Northeastern (46th Annual) and North-Central (45th Annual) Joint Meeting (20–22 March 2011)

Paper No. 2
Presentation Time: 8:15 AM


DEFABIO, Darlene, Geology Discipline, Earth and Physical Sciences, York College Of City University of New York, 94-20 Guy R. Brewer Blvd, Jamaica, NY 11451, BEAUZILE, Wilfrid, Geology Discipline, Earth and Physical Sciences, York College of City University of New York, 94-20 Guy R. Brewer Blvd, Jamaica, NY 11451, NGUYEN, Y-Lan Le, High School for Health Professions and Human Services, 345 E 15th St, Ny, NY 10003 and DHAR, Ratan, Earth and Physical Sciences, York College of the City University of New York, 94-20, Guy R. Brewer Blvd, Jamaica, NY 11451,

Increase of both organic material and nutrients in estuaries due to urban anthropogenic activities, poses serious threats. The impact is manifested in enrichment of bacterial activity, and increase in BOD leading to potential oxygen depletion, both in the water column and in the sediment. This is relevant in coastal area of New York City (NYC) such as the Jamaica Bay, ~73 sq. km wetland estuary environment bordered by Kings County and Queens County of NYC, receives large inputs of the nutrients from several point and non-point sources including wastewater-treatment plants (WWTPs), combined sewer overflows/storm water (CSOs), subway dewatering practices, landfills lining the shores, atmospheric deposition, and subsurface groundwater discharge. Improvements in storm water retention infrastructure by the NYC Department of Environmental Protection (NYCDEP) are expected to reduce the loading of pathogenic bacteria such as fecal coliforms and enterococci. This study attempts to capture the broad spectrum of nutrients and microbial contamination, by periodically collecting samples from various mixing zones (high to low) and locations close to point sources in Jamaica Bay area. Lachet nutrient analyzer and IDEXX method have been used for nutrient analysis and water microbiology respectively.
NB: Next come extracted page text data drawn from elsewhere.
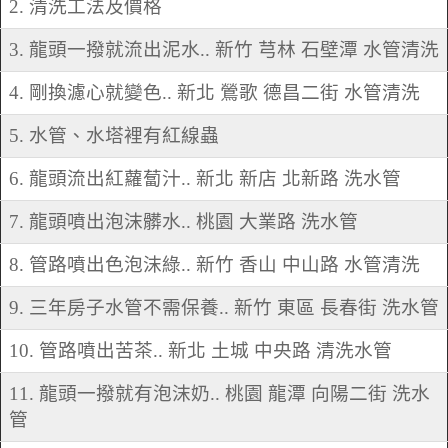
2. 清洗工法及價格
3. 龍頭一撥就流出泥水.. 新竹 芎林 石壁潭 水管清洗
4. 剛換濾心就變色.. 新北 鶯歌 德昌二街 水管清洗
5. 水管、水塔裡有紅線蟲
6. 龍頭流出紅蘿蔔汁.. 新北 新店 北新路 洗水管
7. 龍頭噴出泡沫髒水.. 桃園 大業路 洗水管
8. 管路噴出色泡沫綠.. 新竹 香山 中山路 水管清洗
9. 三年房子水管不需保養.. 新竹 東區 長春街 洗水管
10. 管路噴出苦茶.. 新北 土城 中央路 清洗水管
11. 龍頭一撥就有泡沫奶.. 桃園 龍潭 向陽二街 洗水
管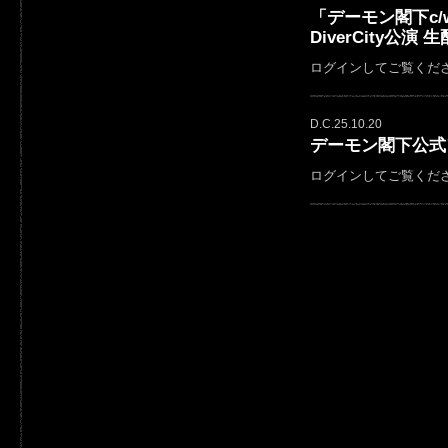
「デーモン閣下c/w D
DiverCity公演
ログインしてご覧くだ
D.C.25.10.20
デーモン閣下公式フ
ログインしてご覧くだ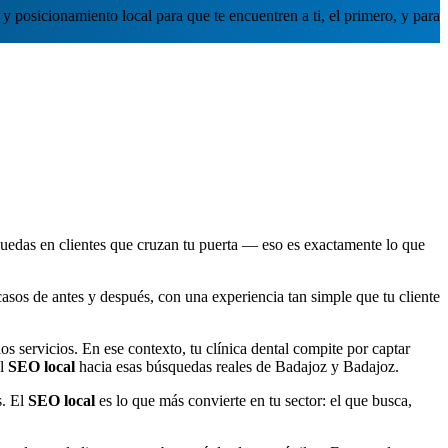
y posicionamiento local para que te encuentren a ti, el primero, y para
quedas en clientes que cruzan tu puerta — eso es exactamente lo que
 casos de antes y después, con una experiencia tan simple que tu cliente
s servicios. En ese contexto, tu clínica dental compite por captar
el
SEO local
hacia esas búsquedas reales de Badajoz y Badajoz.
. El
SEO local
es lo que más convierte en tu sector: el que busca,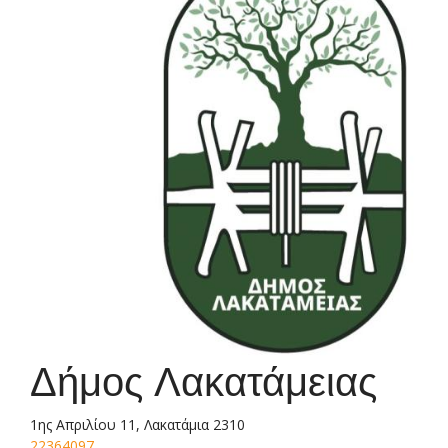
Δήμος Λακατάμειας
1ης Απριλίου 11, Λακατάμια 2310
22364097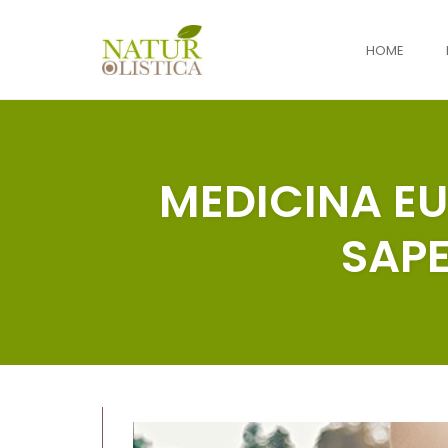
HOME
Skip
to
content
MEDICINA EU
SAPE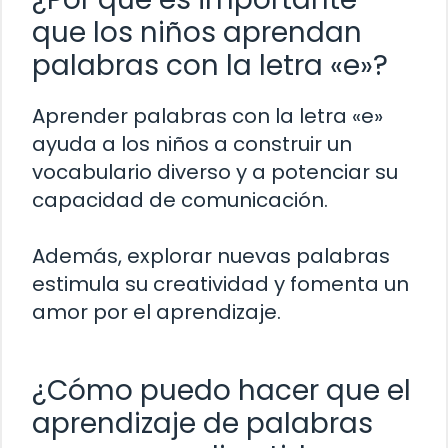
que los niños aprendan
palabras con la letra «e»?
Aprender palabras con la letra «e»
ayuda a los niños a construir un
vocabulario diverso y a potenciar su
capacidad de comunicación.
Además, explorar nuevas palabras
estimula su creatividad y fomenta un
amor por el aprendizaje.
¿Cómo puedo hacer que el
aprendizaje de palabras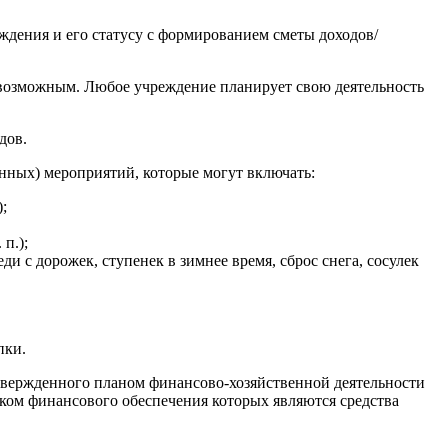
дения и его статусу с формированием сметы доходов/
 возможным. Любое учреждение планирует свою деятельность
дов.
нных) мероприятий, которые могут включать:
;
п.);
и с дорожек, ступенек в зимнее время, сброс снега, сосулек
пки.
утвержденного планом финансово-хозяйственной деятельности
иком финансового обеспечения которых являются средства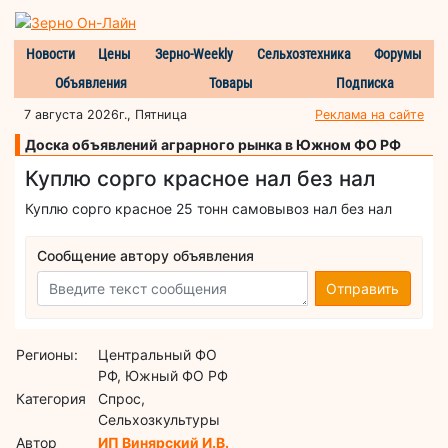
Новости
Цены
Зерно-Weekly
Сельхозтехника
Форумы
Объявления
Товары
Подписка
7 августа 2026г., Пятница
Реклама на сайте
Доска объявлений аграрного рынка в Южном ФО РФ
Куплю сорго красное нал без нал
Куплю сорго красное 25 тонн самовывоз нал без нал
Сообщение автору объявления
Отправить
Регионы:
Центральный ФО
РФ, Южный ФО РФ
Категория
Спрос,
Сельхозкультуры
Автор
ИП Винярский И.В.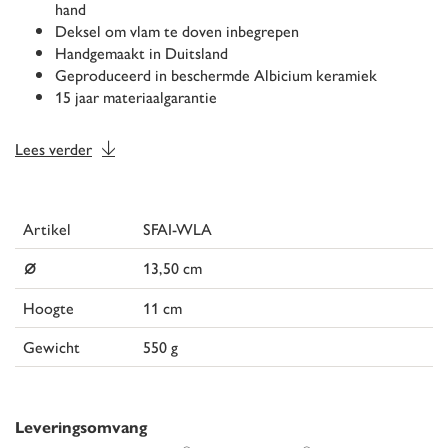
hand
Deksel om vlam te doven inbegrepen
Handgemaakt in Duitsland
Geproduceerd in beschermde Albicium keramiek
15 jaar materiaalgarantie
Lees verder
Artikel
SFAI-WLA
⌀
13,50 cm
Hoogte
11 cm
Gewicht
550 g
Leveringsomvang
Data from nearshore surfacewater showed nutrient concentrations varied spatially within meter scale. Preliminary scanning of microbe levels in the nearshore surfacewater showed high frequency and range of concentrations. Fecal coliform, Escherichia coli and Enterococci were consistently higher than previously reported. Fecal coliform concentrations were well above the 200 counts/100mL state bathing standard, with a geometric mean of 1200 counts/100 mL. Enterococci concentrations were found to be an order of magnitude higher than previous concentrations at 3 counts/100 mL. Based on these preliminary results, further investigation on water quality, as well as sediment analysis of FIB in this estuarine environment is required, to understand the extent of nutrients loading and bacterial contamination both temporally and spatially.